**WORK INSTRUCTION:**
Within the records below, how many lines hold the word "middle"? Only the number should be returned.

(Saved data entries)
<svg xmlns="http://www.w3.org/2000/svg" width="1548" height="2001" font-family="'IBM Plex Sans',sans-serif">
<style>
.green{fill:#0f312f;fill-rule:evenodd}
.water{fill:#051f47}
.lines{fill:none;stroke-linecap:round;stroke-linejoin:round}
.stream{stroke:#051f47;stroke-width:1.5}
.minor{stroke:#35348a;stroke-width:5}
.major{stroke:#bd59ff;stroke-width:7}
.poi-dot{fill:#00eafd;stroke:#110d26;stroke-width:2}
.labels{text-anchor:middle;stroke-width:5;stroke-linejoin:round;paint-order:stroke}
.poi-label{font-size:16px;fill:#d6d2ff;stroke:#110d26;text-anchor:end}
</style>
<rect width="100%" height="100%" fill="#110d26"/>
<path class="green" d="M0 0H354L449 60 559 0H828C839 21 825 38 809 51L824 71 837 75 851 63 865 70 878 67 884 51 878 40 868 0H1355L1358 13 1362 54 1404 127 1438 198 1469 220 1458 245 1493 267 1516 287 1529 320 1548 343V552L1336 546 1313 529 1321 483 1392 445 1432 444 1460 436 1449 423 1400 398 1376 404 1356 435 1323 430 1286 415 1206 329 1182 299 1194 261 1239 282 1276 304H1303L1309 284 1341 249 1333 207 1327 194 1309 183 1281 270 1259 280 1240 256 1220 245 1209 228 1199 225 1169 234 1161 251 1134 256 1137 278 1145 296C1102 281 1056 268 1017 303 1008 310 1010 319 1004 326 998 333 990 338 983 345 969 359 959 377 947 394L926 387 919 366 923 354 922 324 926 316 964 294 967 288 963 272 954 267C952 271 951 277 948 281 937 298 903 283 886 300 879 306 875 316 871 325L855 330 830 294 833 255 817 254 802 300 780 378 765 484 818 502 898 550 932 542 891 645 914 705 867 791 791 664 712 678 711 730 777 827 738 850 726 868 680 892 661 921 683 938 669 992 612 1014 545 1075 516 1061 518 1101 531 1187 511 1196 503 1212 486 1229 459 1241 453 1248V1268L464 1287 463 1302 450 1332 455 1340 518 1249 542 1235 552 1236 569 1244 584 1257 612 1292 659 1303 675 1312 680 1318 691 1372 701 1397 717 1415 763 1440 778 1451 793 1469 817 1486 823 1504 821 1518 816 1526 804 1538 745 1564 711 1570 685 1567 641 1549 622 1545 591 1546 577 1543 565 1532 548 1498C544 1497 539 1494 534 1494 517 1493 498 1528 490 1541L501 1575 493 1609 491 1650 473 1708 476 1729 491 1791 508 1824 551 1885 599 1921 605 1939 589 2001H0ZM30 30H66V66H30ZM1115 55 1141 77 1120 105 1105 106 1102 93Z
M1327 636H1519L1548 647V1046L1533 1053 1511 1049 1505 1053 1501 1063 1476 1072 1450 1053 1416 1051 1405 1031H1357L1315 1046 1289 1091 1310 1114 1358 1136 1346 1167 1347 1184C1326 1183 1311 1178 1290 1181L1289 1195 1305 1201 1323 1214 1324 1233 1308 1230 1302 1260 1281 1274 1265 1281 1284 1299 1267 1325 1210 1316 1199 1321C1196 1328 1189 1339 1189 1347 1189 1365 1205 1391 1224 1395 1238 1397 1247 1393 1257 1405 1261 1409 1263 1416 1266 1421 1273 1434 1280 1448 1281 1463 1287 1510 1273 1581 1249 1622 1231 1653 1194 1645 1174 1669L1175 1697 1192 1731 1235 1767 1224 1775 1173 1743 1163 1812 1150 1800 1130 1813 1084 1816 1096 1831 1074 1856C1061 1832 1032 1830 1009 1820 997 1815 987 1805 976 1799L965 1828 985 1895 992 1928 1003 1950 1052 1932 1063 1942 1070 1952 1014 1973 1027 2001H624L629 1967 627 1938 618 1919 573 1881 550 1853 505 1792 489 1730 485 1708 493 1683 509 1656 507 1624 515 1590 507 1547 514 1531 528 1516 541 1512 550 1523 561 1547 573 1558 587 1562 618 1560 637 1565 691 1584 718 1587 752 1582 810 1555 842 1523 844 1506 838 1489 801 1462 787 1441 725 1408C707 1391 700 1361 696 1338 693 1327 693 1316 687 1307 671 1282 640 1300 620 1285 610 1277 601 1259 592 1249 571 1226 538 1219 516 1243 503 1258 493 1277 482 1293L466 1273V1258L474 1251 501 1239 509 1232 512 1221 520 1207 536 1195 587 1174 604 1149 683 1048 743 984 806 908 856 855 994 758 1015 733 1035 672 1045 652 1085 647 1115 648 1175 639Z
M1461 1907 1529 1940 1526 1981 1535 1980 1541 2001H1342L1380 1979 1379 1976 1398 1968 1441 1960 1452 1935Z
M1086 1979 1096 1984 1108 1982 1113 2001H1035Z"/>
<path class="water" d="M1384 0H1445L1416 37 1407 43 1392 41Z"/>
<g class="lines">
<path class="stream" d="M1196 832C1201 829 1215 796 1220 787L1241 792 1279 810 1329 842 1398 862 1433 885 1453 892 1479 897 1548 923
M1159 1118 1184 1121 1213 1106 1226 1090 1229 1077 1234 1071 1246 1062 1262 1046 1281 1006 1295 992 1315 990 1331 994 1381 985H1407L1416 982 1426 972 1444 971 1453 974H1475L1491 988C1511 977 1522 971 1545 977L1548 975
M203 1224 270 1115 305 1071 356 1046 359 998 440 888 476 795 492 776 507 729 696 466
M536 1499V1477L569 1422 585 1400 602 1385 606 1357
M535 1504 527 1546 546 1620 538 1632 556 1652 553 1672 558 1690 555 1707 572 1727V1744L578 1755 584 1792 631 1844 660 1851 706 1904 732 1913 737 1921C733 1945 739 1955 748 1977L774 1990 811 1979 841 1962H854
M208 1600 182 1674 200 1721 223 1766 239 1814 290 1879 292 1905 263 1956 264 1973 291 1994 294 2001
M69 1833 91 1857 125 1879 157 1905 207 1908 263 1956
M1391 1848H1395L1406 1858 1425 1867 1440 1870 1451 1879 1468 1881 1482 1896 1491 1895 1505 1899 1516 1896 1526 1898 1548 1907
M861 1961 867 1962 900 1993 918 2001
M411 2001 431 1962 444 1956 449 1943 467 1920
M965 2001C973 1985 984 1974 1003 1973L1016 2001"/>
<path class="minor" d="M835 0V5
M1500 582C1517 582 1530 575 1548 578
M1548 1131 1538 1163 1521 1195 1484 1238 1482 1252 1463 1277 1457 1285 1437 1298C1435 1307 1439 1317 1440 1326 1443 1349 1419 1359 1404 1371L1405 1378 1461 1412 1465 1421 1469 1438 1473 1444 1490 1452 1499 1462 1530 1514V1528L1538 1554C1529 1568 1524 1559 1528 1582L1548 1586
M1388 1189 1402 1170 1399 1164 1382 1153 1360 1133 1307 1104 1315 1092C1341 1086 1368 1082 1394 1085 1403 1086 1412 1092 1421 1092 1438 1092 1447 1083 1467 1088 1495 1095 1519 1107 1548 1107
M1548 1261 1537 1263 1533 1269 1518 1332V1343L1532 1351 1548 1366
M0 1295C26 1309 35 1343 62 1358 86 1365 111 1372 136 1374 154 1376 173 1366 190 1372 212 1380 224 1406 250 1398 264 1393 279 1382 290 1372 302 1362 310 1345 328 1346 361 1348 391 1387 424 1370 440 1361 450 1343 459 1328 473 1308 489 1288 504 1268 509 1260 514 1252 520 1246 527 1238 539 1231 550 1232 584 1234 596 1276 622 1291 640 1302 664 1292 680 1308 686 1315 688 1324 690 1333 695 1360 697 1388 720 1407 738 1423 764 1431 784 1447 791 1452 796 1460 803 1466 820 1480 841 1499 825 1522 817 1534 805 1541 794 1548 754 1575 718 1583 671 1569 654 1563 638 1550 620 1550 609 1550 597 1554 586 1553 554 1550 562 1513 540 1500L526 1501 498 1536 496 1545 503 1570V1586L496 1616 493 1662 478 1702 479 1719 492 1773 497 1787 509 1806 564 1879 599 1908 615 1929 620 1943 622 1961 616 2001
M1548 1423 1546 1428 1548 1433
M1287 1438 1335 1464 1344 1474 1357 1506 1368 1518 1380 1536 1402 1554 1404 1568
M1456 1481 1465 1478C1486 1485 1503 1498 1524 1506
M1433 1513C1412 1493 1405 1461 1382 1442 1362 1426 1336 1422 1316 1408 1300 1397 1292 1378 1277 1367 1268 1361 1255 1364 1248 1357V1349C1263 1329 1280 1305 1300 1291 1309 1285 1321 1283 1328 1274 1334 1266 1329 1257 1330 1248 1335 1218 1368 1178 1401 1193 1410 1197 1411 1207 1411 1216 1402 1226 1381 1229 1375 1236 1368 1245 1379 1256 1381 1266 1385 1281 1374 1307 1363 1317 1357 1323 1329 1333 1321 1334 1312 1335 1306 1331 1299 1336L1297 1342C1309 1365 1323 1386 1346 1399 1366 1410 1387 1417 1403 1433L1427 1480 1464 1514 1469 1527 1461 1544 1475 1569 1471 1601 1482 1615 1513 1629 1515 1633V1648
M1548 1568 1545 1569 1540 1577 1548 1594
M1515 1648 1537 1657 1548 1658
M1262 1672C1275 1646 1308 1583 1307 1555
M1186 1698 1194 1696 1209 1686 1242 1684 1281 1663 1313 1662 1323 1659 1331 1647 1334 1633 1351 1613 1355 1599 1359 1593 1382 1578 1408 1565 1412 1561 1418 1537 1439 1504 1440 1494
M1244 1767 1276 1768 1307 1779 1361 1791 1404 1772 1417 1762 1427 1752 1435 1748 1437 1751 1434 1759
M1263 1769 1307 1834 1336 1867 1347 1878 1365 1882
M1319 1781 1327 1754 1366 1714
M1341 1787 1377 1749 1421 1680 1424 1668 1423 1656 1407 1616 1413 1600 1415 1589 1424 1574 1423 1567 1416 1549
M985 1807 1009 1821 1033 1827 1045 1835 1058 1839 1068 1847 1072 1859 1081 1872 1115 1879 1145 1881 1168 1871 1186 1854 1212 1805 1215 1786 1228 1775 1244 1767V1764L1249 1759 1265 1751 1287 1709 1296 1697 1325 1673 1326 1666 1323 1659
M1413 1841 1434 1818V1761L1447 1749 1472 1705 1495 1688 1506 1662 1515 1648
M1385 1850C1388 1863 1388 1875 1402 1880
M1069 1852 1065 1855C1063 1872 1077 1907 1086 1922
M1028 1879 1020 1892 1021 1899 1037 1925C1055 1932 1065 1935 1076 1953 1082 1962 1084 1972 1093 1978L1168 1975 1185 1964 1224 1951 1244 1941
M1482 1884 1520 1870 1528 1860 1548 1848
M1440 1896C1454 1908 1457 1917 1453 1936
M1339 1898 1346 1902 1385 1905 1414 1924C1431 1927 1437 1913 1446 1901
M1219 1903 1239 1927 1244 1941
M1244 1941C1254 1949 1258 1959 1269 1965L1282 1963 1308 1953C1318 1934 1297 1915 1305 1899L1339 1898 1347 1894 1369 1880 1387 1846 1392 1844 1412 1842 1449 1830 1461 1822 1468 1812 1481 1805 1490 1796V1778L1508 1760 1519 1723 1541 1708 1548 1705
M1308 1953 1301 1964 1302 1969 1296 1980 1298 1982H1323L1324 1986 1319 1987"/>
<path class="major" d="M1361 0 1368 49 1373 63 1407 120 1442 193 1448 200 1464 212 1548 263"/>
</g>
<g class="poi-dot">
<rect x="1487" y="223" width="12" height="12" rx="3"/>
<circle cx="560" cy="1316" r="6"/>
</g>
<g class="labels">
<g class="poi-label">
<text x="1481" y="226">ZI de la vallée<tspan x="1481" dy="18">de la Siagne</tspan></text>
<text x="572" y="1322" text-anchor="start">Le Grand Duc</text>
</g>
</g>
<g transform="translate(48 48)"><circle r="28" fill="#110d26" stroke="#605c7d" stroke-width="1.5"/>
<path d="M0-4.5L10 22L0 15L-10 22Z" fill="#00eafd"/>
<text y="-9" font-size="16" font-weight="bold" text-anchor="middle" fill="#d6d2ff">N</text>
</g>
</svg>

**ANSWER BELOW:**
2